§ **Exercise details**:
Please reproduce, word for word, the part of the apple snail operculum thread that opens with the words containing "Any sign of" and closes with "the pleco. Sigh!".

§ **Passage given**:
━━━━━━━━━━━━━━━━
# Detached Apple Snail Operculum



## GintongIsda (Apr 27, 2009)

Hi Everyone,

Anybody knows whether apple snail shed operculum or the shell door? 

We got two snails not too long ago, very happy ones until about 2 days ago I can't seem to find one. 

Tank is ~100g, planted low tech, with big driftwood. Today I saw the operculum but still can't see the snail?

tankmates to these 2 snails are 5 goldies (2 common, 1 comet, 2 fantails) and 1 pleco.

Is it goodbye Gary-the-snail or the guy maybe somewhere there yet?

Thanks,


----------



## Ciddian (Mar 15, 2006)

Hi anna 

Its not usually a good sign.. But snails can usually survive with an under developed operculum. So you never know.

Any sign of the shells at all?


----------



## GintongIsda (Apr 27, 2009)

Hi Ciddian, 

I searched after reading your response  clean shell found -- the guy must have been a good escargot dinner for the pleco. Sigh!

One of the snails liked to spa -- hanging along the tank side with stone air bubbles, or riding along java fern leaves, having a good time -- not sure now if this is the surviving one. I see the surviving one hanging along a java fern and seems very happy and healthy.

Does pleco hunt for apple snail or could it be sick that the pleck just cleaned it? Or can goldies 2" tip to tip bother snails?

Thanks,


----------



## Ciddian (Mar 15, 2006)

awee thats a shame.. I am not sure what type of pleco you have but they don't usually do much harm. I had some apple snails in with a sailfin pleco and he didn't really mess with them.

Goldfish can nip at their long tasty looking antenna so sometimes they can't eat as well as they should, most of the time they learn to keep them tucked in and safe from passing fish.

Have you been feeding them as well?


----------



## GintongIsda (Apr 27, 2009)

Not really feeding them and don't know what & how to feed without the goldies eating the food. I thought they eat plant matter, algae and fish poops?


----------



## blossom112 (Mar 19, 2008)

I have these snails and just baught a mating group of them .
I find my endlers have killed 2 of them on me I really didnt think it possible but they did ,but now I keep them with just mated pairs of plecs as they are only concerned with mating lol
You may find some usefull tips here

http://www.applesnail.net/

I am still learning also!
━━━━━━━━━━━━━━━━
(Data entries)

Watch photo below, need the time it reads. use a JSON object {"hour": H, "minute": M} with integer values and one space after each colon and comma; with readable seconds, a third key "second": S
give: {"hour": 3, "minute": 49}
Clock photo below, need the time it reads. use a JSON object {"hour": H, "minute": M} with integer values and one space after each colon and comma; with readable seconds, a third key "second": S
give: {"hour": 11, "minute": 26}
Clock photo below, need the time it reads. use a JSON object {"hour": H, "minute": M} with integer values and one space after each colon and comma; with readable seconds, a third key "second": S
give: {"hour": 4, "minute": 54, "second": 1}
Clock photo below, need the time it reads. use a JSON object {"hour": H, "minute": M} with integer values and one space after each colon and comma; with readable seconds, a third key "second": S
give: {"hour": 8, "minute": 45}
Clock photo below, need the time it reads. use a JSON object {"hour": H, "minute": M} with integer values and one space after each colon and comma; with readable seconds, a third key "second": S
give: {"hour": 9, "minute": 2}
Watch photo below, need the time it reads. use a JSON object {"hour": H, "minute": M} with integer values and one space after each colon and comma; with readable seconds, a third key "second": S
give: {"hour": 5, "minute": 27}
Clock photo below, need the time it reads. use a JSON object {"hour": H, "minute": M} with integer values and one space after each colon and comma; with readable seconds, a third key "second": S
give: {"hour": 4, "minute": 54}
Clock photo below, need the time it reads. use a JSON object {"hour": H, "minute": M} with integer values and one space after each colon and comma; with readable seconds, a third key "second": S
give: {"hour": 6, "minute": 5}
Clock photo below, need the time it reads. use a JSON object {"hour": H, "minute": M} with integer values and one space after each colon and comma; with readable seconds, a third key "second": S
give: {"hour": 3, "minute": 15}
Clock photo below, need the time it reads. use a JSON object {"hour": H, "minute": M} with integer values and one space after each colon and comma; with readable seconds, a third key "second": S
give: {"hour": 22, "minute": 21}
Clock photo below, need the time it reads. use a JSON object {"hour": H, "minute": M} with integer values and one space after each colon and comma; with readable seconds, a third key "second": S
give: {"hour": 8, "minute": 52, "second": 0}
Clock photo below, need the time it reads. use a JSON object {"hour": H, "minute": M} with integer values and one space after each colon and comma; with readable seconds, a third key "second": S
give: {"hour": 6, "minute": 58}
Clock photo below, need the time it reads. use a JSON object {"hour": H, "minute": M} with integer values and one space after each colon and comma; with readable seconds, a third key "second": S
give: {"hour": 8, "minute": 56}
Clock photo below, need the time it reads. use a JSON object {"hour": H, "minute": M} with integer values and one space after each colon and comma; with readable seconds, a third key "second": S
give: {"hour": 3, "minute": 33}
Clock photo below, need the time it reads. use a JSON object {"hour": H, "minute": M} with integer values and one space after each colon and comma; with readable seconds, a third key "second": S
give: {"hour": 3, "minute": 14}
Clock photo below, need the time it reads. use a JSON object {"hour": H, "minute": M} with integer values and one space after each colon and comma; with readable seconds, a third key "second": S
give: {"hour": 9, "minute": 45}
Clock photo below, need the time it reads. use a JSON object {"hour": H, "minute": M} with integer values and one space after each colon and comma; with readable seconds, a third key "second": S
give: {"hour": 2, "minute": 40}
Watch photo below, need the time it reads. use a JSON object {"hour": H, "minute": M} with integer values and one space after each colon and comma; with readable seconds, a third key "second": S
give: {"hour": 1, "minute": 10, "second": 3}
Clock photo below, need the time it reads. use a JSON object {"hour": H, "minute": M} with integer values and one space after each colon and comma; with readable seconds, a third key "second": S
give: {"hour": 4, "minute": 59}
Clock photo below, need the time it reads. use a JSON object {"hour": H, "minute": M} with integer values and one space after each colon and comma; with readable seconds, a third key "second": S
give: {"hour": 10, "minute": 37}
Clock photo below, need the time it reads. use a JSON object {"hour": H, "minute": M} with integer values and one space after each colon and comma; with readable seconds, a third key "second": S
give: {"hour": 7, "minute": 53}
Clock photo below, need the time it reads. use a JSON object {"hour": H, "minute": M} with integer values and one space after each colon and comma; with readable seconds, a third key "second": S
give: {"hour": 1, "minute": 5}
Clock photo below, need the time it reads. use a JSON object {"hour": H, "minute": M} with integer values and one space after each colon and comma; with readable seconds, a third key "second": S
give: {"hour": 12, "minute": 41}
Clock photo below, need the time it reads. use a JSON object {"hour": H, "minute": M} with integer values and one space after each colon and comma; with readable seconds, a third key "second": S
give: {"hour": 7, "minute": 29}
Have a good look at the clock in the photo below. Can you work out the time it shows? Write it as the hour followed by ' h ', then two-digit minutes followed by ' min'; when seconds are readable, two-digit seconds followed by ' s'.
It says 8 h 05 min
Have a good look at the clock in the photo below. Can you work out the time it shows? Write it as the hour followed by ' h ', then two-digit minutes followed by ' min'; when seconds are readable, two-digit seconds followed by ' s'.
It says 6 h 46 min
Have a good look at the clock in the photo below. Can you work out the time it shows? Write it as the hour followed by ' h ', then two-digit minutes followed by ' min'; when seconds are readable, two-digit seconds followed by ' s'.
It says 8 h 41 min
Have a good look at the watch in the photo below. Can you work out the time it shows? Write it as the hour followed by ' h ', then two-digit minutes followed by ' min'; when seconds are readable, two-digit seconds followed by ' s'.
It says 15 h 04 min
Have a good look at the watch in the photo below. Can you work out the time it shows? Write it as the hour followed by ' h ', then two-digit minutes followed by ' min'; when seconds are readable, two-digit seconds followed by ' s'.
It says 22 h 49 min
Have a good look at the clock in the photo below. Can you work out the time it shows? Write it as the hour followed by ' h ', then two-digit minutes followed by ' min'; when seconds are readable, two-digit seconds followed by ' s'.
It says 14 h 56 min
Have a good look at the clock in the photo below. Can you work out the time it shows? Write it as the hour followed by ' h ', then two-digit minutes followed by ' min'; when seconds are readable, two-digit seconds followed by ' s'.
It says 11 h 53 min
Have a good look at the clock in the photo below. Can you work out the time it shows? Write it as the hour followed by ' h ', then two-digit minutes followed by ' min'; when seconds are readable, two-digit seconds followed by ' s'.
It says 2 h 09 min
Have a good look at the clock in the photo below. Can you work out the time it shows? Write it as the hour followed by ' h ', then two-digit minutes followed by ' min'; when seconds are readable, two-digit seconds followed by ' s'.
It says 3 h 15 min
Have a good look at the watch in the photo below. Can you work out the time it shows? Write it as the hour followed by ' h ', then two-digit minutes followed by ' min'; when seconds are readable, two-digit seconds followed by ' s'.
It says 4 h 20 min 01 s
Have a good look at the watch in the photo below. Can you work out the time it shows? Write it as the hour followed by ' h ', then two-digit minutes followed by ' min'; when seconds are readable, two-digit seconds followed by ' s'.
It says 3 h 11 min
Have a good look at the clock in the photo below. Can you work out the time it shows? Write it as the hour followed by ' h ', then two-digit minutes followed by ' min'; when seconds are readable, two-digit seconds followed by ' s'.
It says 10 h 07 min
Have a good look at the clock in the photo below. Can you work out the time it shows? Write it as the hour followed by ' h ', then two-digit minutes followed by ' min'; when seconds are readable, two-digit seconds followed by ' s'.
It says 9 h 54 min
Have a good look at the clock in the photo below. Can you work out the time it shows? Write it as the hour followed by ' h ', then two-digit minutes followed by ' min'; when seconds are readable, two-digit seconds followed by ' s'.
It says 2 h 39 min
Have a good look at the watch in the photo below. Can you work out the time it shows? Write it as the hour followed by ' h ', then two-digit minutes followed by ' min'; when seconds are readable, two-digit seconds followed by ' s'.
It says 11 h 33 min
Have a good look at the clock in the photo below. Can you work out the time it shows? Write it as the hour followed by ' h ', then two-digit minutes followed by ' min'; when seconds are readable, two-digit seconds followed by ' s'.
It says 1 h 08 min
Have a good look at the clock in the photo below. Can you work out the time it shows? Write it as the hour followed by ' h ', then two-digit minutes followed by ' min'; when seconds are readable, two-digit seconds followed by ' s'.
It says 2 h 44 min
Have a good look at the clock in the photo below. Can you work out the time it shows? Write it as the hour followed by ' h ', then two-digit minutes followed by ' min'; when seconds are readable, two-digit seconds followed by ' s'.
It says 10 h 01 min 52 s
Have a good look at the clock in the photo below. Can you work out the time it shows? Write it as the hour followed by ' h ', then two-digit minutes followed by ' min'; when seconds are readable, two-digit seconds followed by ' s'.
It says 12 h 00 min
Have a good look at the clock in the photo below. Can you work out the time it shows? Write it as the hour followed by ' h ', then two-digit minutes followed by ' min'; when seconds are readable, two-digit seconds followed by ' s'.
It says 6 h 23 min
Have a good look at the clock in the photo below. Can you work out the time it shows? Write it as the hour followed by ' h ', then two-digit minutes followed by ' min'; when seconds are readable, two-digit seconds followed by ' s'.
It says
━━━━━━━━━━━━━━━━
§ **Exercise result**:
Any sign of the shells at all?


----------



## GintongIsda (Apr 27, 2009)

Hi Ciddian, 

I searched after reading your response  clean shell found -- the guy must have been a good escargot dinner for the pleco. Sigh!